Abstract In this study we have functionally characterized aripiprazole (OPC-14597; 7-(4-[4-(2,3-dichlorophenyl)-1-piperazinyl]butyloxy-3,4-dihydro-2-(1H)-quinolinone), the prototype of a new generation antipsychotic drug termed dopamine–serotonin-system stabilizer, in cells expressing 5-hydroxytryptamine2 (5-HT 2 ) receptor subtypes in comparison with olanzapine. In Chinese hamster ovary (CHO) cells stably expressing 5-HT 2 receptors, aripiprazole displayed a dual agonist/antagonist profile for 5-HT 2C receptor (VNI isoform) mediated calcium signaling (EC 50 1070 nM, IC 50 281 nM). It exhibited no appreciable 5-HT 2A or 5-HT 2B agonism, whereas it antagonized 5-HT-stimulated calcium increase at either 5-HT 2A or 5-HT 2B receptor expressed in CHO cells (IC 50 s of 369 and 0.46 nM, respectively). In comparison, olanzapine was devoid of agonism but was an antagonist at all three subtypes, with a potency rank order of 5-HT 2A (IC 50 , 2.5 nM) > 5-HT 2B (47 nM) > 5-HT 2C (69 nM). In human embryonic kidney (HEK) cells transiently expressing 5-HT 2C receptor isoforms, aripiprazole exhibited full agonism at the unedited INI, but partial agonism at the partially edited VNI and fully edited VSV isoforms (EC 5O s of 571, 1086 and 2099 nM, respectively). A partial antagonism was also observed for aripiprazole at the two edited isoforms (IC 50 s of 1138 and 1000 nM, respectively).

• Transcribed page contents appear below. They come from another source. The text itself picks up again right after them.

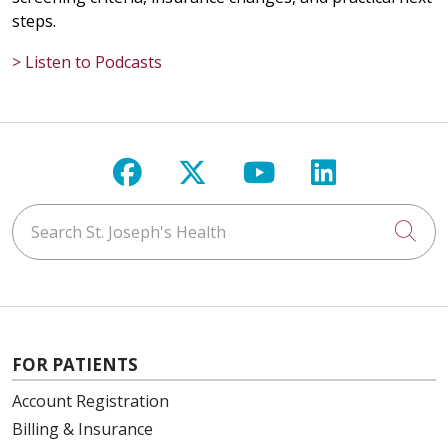
steps.
> Listen to Podcasts
Follow us on Facebook
Follow us on X
Follow us on Y
Follow us 
Search St. Joseph's Health
Cli
FOR PATIENTS
Account Registration
Billing & Insurance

In contrast, while lacking agonist activity at the VNI and VSV, olanzapine showed inverse agonism at the INI isoform (IC 50 594 nM), reaching a maximal attenuation of 20%. In addition, olanzapine was a full antagonist at all three isoforms, with a rank order of potency of VNI (IC 50 , 79 nM) > VSV (101 nM) > INI (3856 nM). The modest 5-HT 2A antagonism and 5-HT 2C partial agonism, along with reported D 2 and 5-HT 1A partial agonism, may allow aripiprazole to stabilize the disturbed dopamine–serotonin interplay in schizophrenia with a moderate yet adequate pharmacological intervention. 5-HT 2C agonism may also underlie the minimal weight gain seen with aripiprazole.